[Assigned task] Where does the word "Nagler" appear in the data? Copy every line that holds it.

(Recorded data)

>>>>>

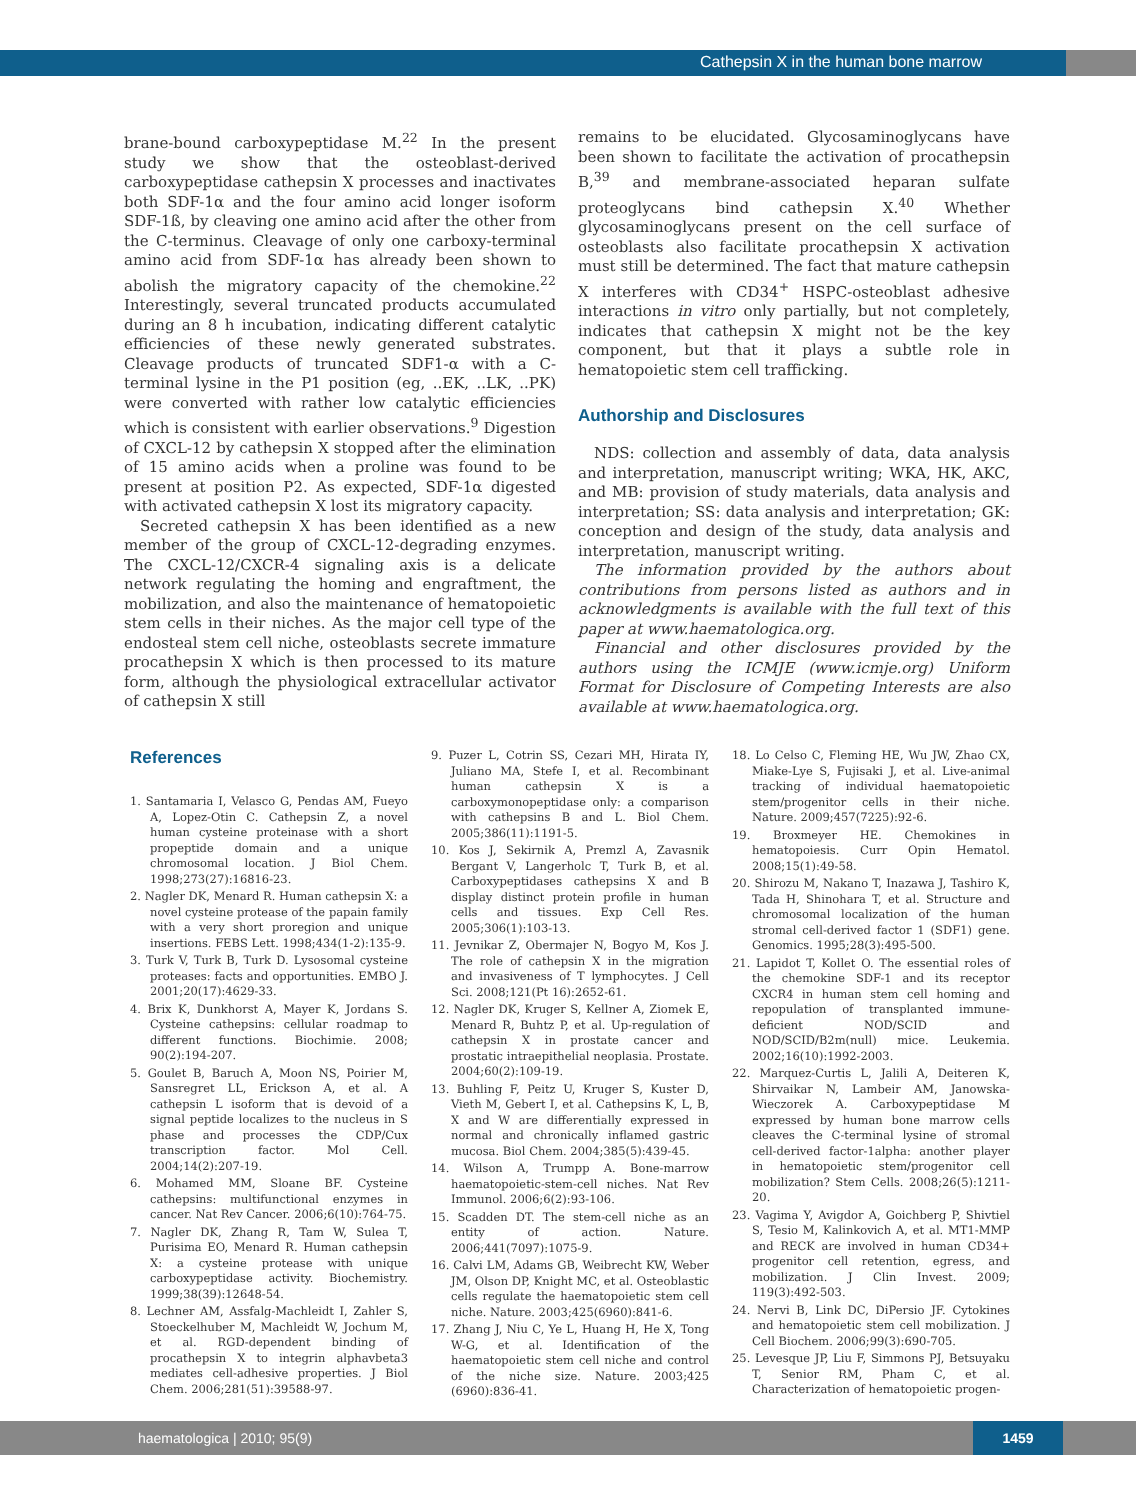Cathepsin X in the human bone marrow
brane-bound carboxypeptidase M.<sup>22</sup> In the present study we show that the osteoblast-derived carboxypeptidase cathepsin X processes and inactivates both SDF-1α and the four amino acid longer isoform SDF-1ß, by cleaving one amino acid after the other from the C-terminus. Cleavage of only one carboxy-terminal amino acid from SDF-1α has already been shown to abolish the migratory capacity of the chemokine.<sup>22</sup> Interestingly, several truncated products accumulated during an 8 h incubation, indicating different catalytic efficiencies of these newly generated substrates. Cleavage products of truncated SDF1-α with a C-terminal lysine in the P1 position (eg, ..EK, ..LK, ..PK) were converted with rather low catalytic efficiencies which is consistent with earlier observations.<sup>9</sup> Digestion of CXCL-12 by cathepsin X stopped after the elimination of 15 amino acids when a proline was found to be present at position P2. As expected, SDF-1α digested with activated cathepsin X lost its migratory capacity.
Secreted cathepsin X has been identified as a new member of the group of CXCL-12-degrading enzymes. The CXCL-12/CXCR-4 signaling axis is a delicate network regulating the homing and engraftment, the mobilization, and also the maintenance of hematopoietic stem cells in their niches. As the major cell type of the endosteal stem cell niche, osteoblasts secrete immature procathepsin X which is then processed to its mature form, although the physiological extracellular activator of cathepsin X still
remains to be elucidated. Glycosaminoglycans have been shown to facilitate the activation of procathepsin B,<sup>39</sup> and membrane-associated heparan sulfate proteoglycans bind cathepsin X.<sup>40</sup> Whether glycosaminoglycans present on the cell surface of osteoblasts also facilitate procathepsin X activation must still be determined. The fact that mature cathepsin X interferes with CD34<sup>+</sup> HSPC-osteoblast adhesive interactions in vitro only partially, but not completely, indicates that cathepsin X might not be the key component, but that it plays a subtle role in hematopoietic stem cell trafficking.
Authorship and Disclosures
NDS: collection and assembly of data, data analysis and interpretation, manuscript writing; WKA, HK, AKC, and MB: provision of study materials, data analysis and interpretation; SS: data analysis and interpretation; GK: conception and design of the study, data analysis and interpretation, manuscript writing.
The information provided by the authors about contributions from persons listed as authors and in acknowledgments is available with the full text of this paper at www.haematologica.org.
Financial and other disclosures provided by the authors using the ICMJE (www.icmje.org) Uniform Format for Disclosure of Competing Interests are also available at www.haematologica.org.
References
1. Santamaria I, Velasco G, Pendas AM, Fueyo A, Lopez-Otin C. Cathepsin Z, a novel human cysteine proteinase with a short propeptide domain and a unique chromosomal location. J Biol Chem. 1998;273(27):16816-23.
2. Nagler DK, Menard R. Human cathepsin X: a novel cysteine protease of the papain family with a very short proregion and unique insertions. FEBS Lett. 1998;434(1-2):135-9.
3. Turk V, Turk B, Turk D. Lysosomal cysteine proteases: facts and opportunities. EMBO J. 2001;20(17):4629-33.
4. Brix K, Dunkhorst A, Mayer K, Jordans S. Cysteine cathepsins: cellular roadmap to different functions. Biochimie. 2008; 90(2):194-207.
5. Goulet B, Baruch A, Moon NS, Poirier M, Sansregret LL, Erickson A, et al. A cathepsin L isoform that is devoid of a signal peptide localizes to the nucleus in S phase and processes the CDP/Cux transcription factor. Mol Cell. 2004;14(2):207-19.
6. Mohamed MM, Sloane BF. Cysteine cathepsins: multifunctional enzymes in cancer. Nat Rev Cancer. 2006;6(10):764-75.
7. Nagler DK, Zhang R, Tam W, Sulea T, Purisima EO, Menard R. Human cathepsin X: a cysteine protease with unique carboxypeptidase activity. Biochemistry. 1999;38(39):12648-54.
8. Lechner AM, Assfalg-Machleidt I, Zahler S, Stoeckelhuber M, Machleidt W, Jochum M, et al. RGD-dependent binding of procathepsin X to integrin alphavbeta3 mediates cell-adhesive properties. J Biol Chem. 2006;281(51):39588-97.
9. Puzer L, Cotrin SS, Cezari MH, Hirata IY, Juliano MA, Stefe I, et al. Recombinant human cathepsin X is a carboxymonopeptidase only: a comparison with cathepsins B and L. Biol Chem. 2005;386(11):1191-5.
10. Kos J, Sekirnik A, Premzl A, Zavasnik Bergant V, Langerholc T, Turk B, et al. Carboxypeptidases cathepsins X and B display distinct protein profile in human cells and tissues. Exp Cell Res. 2005;306(1):103-13.
11. Jevnikar Z, Obermajer N, Bogyo M, Kos J. The role of cathepsin X in the migration and invasiveness of T lymphocytes. J Cell Sci. 2008;121(Pt 16):2652-61.
12. Nagler DK, Kruger S, Kellner A, Ziomek E, Menard R, Buhtz P, et al. Up-regulation of cathepsin X in prostate cancer and prostatic intraepithelial neoplasia. Prostate. 2004;60(2):109-19.
13. Buhling F, Peitz U, Kruger S, Kuster D, Vieth M, Gebert I, et al. Cathepsins K, L, B, X and W are differentially expressed in normal and chronically inflamed gastric mucosa. Biol Chem. 2004;385(5):439-45.
14. Wilson A, Trumpp A. Bone-marrow haematopoietic-stem-cell niches. Nat Rev Immunol. 2006;6(2):93-106.
15. Scadden DT. The stem-cell niche as an entity of action. Nature. 2006;441(7097):1075-9.
16. Calvi LM, Adams GB, Weibrecht KW, Weber JM, Olson DP, Knight MC, et al. Osteoblastic cells regulate the haematopoietic stem cell niche. Nature. 2003;425(6960):841-6.
17. Zhang J, Niu C, Ye L, Huang H, He X, Tong W-G, et al. Identification of the haematopoietic stem cell niche and control of the niche size. Nature. 2003;425 (6960):836-41.
18. Lo Celso C, Fleming HE, Wu JW, Zhao CX, Miake-Lye S, Fujisaki J, et al. Live-animal tracking of individual haematopoietic stem/progenitor cells in their niche. Nature. 2009;457(7225):92-6.
19. Broxmeyer HE. Chemokines in hematopoiesis. Curr Opin Hematol. 2008;15(1):49-58.
20. Shirozu M, Nakano T, Inazawa J, Tashiro K, Tada H, Shinohara T, et al. Structure and chromosomal localization of the human stromal cell-derived factor 1 (SDF1) gene. Genomics. 1995;28(3):495-500.
21. Lapidot T, Kollet O. The essential roles of the chemokine SDF-1 and its receptor CXCR4 in human stem cell homing and repopulation of transplanted immune-deficient NOD/SCID and NOD/SCID/B2m(null) mice. Leukemia. 2002;16(10):1992-2003.
22. Marquez-Curtis L, Jalili A, Deiteren K, Shirvaikar N, Lambeir AM, Janowska-Wieczorek A. Carboxypeptidase M expressed by human bone marrow cells cleaves the C-terminal lysine of stromal cell-derived factor-1alpha: another player in hematopoietic stem/progenitor cell mobilization? Stem Cells. 2008;26(5):1211-20.
23. Vagima Y, Avigdor A, Goichberg P, Shivtiel S, Tesio M, Kalinkovich A, et al. MT1-MMP and RECK are involved in human CD34+ progenitor cell retention, egress, and mobilization. J Clin Invest. 2009; 119(3):492-503.
24. Nervi B, Link DC, DiPersio JF. Cytokines and hematopoietic stem cell mobilization. J Cell Biochem. 2006;99(3):690-705.
25. Levesque JP, Liu F, Simmons PJ, Betsuyaku T, Senior RM, Pham C, et al. Characterization of hematopoietic progen-
haematologica | 2010; 95(9)
1459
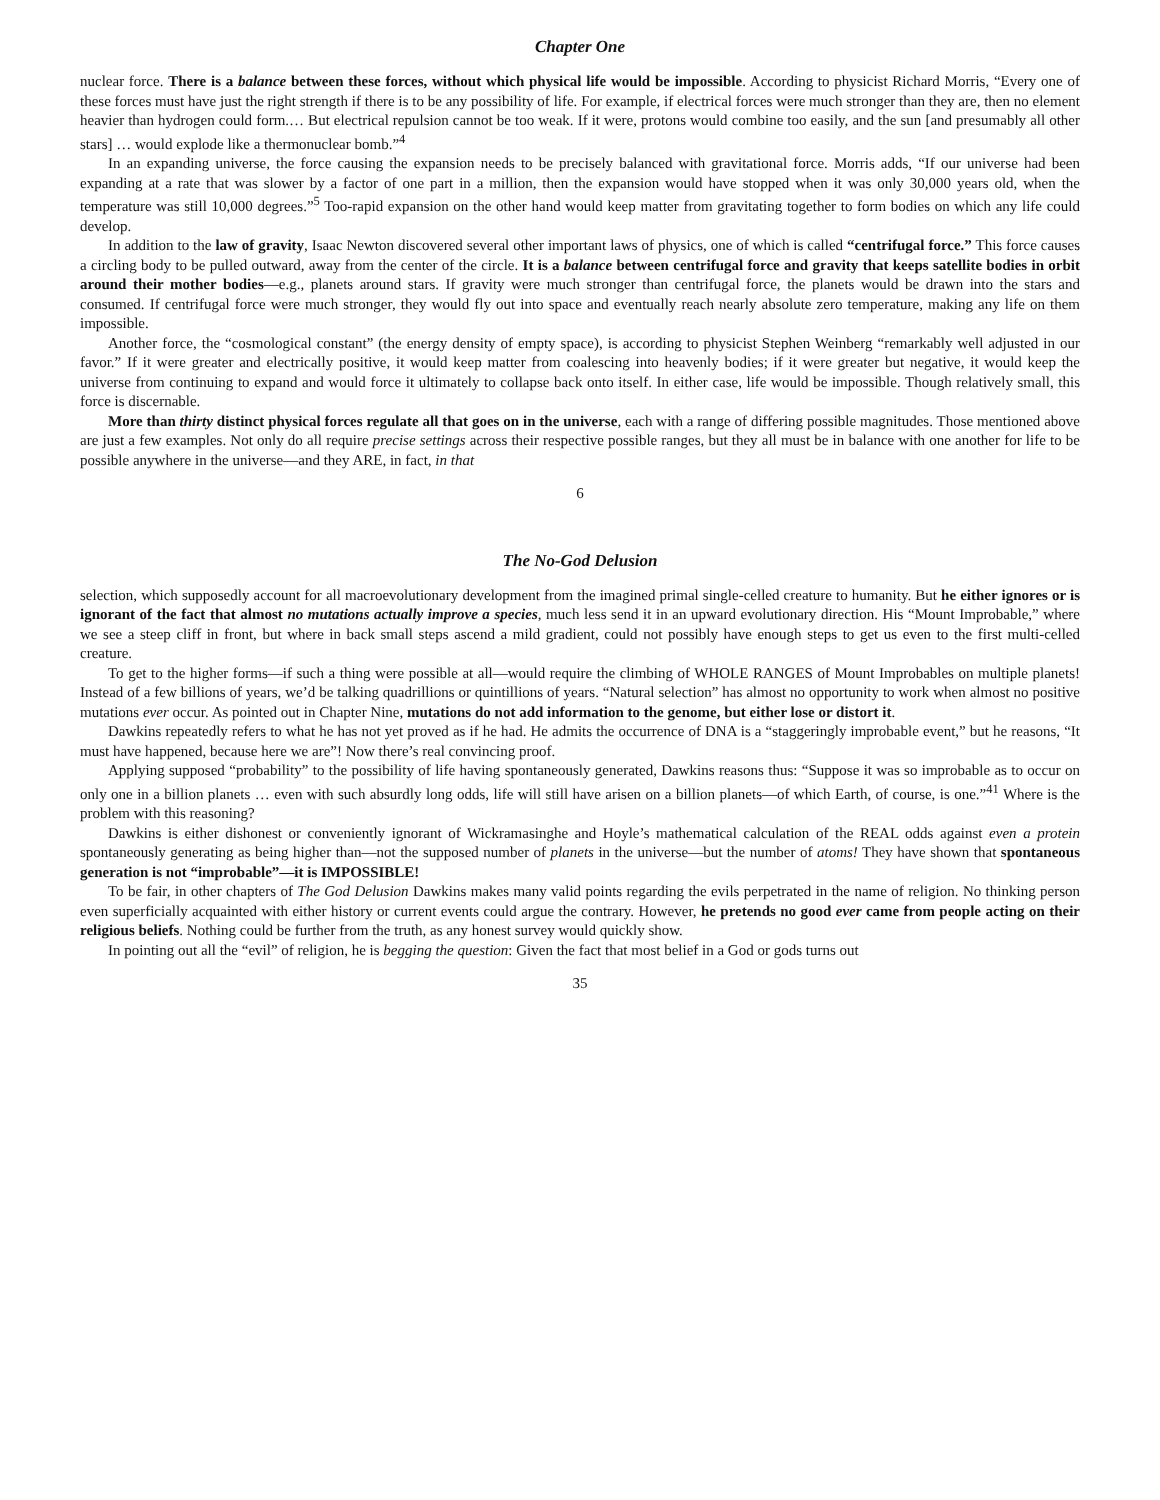Chapter One
nuclear force. There is a balance between these forces, without which physical life would be impossible. According to physicist Richard Morris, “Every one of these forces must have just the right strength if there is to be any possibility of life. For example, if electrical forces were much stronger than they are, then no element heavier than hydrogen could form.… But electrical repulsion cannot be too weak. If it were, protons would combine too easily, and the sun [and presumably all other stars] … would explode like a thermonuclear bomb.”<sup>4</sup>
In an expanding universe, the force causing the expansion needs to be precisely balanced with gravitational force. Morris adds, “If our universe had been expanding at a rate that was slower by a factor of one part in a million, then the expansion would have stopped when it was only 30,000 years old, when the temperature was still 10,000 degrees.”<sup>5</sup> Too-rapid expansion on the other hand would keep matter from gravitating together to form bodies on which any life could develop.
In addition to the law of gravity, Isaac Newton discovered several other important laws of physics, one of which is called “centrifugal force.” This force causes a circling body to be pulled outward, away from the center of the circle. It is a balance between centrifugal force and gravity that keeps satellite bodies in orbit around their mother bodies—e.g., planets around stars. If gravity were much stronger than centrifugal force, the planets would be drawn into the stars and consumed. If centrifugal force were much stronger, they would fly out into space and eventually reach nearly absolute zero temperature, making any life on them impossible.
Another force, the “cosmological constant” (the energy density of empty space), is according to physicist Stephen Weinberg “remarkably well adjusted in our favor.” If it were greater and electrically positive, it would keep matter from coalescing into heavenly bodies; if it were greater but negative, it would keep the universe from continuing to expand and would force it ultimately to collapse back onto itself. In either case, life would be impossible. Though relatively small, this force is discernable.
More than thirty distinct physical forces regulate all that goes on in the universe, each with a range of differing possible magnitudes. Those mentioned above are just a few examples. Not only do all require precise settings across their respective possible ranges, but they all must be in balance with one another for life to be possible anywhere in the universe—and they ARE, in fact, in that
6
The No-God Delusion
selection, which supposedly account for all macroevolutionary development from the imagined primal single-celled creature to humanity. But he either ignores or is ignorant of the fact that almost no mutations actually improve a species, much less send it in an upward evolutionary direction. His “Mount Improbable,” where we see a steep cliff in front, but where in back small steps ascend a mild gradient, could not possibly have enough steps to get us even to the first multi-celled creature.
To get to the higher forms—if such a thing were possible at all—would require the climbing of WHOLE RANGES of Mount Improbables on multiple planets! Instead of a few billions of years, we’d be talking quadrillions or quintillions of years. “Natural selection” has almost no opportunity to work when almost no positive mutations ever occur. As pointed out in Chapter Nine, mutations do not add information to the genome, but either lose or distort it.
Dawkins repeatedly refers to what he has not yet proved as if he had. He admits the occurrence of DNA is a “staggeringly improbable event,” but he reasons, “It must have happened, because here we are”! Now there’s real convincing proof.
Applying supposed “probability” to the possibility of life having spontaneously generated, Dawkins reasons thus: “Suppose it was so improbable as to occur on only one in a billion planets … even with such absurdly long odds, life will still have arisen on a billion planets—of which Earth, of course, is one.”<sup>41</sup> Where is the problem with this reasoning?
Dawkins is either dishonest or conveniently ignorant of Wickramasinghe and Hoyle’s mathematical calculation of the REAL odds against even a protein spontaneously generating as being higher than—not the supposed number of planets in the universe—but the number of atoms! They have shown that spontaneous generation is not “improbable”—it is IMPOSSIBLE!
To be fair, in other chapters of The God Delusion Dawkins makes many valid points regarding the evils perpetrated in the name of religion. No thinking person even superficially acquainted with either history or current events could argue the contrary. However, he pretends no good ever came from people acting on their religious beliefs. Nothing could be further from the truth, as any honest survey would quickly show.
In pointing out all the “evil” of religion, he is begging the question: Given the fact that most belief in a God or gods turns out
35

<<<<<

[Solution for this exercise]
2. Nagler DK, Menard R. Human cathepsin X: a novel cysteine protease of the papain family with a very short proregion and unique insertions. FEBS Lett. 1998;434(1-2):135-9.
7. Nagler DK, Zhang R, Tam W, Sulea T, Purisima EO, Menard R. Human cathepsin X: a cysteine protease with unique carboxypeptidase activity. Biochemistry. 1999;38(39):12648-54.
12. Nagler DK, Kruger S, Kellner A, Ziomek E, Menard R, Buhtz P, et al. Up-regulation of cathepsin X in prostate cancer and prostatic intraepithelial neoplasia. Prostate. 2004;60(2):109-19.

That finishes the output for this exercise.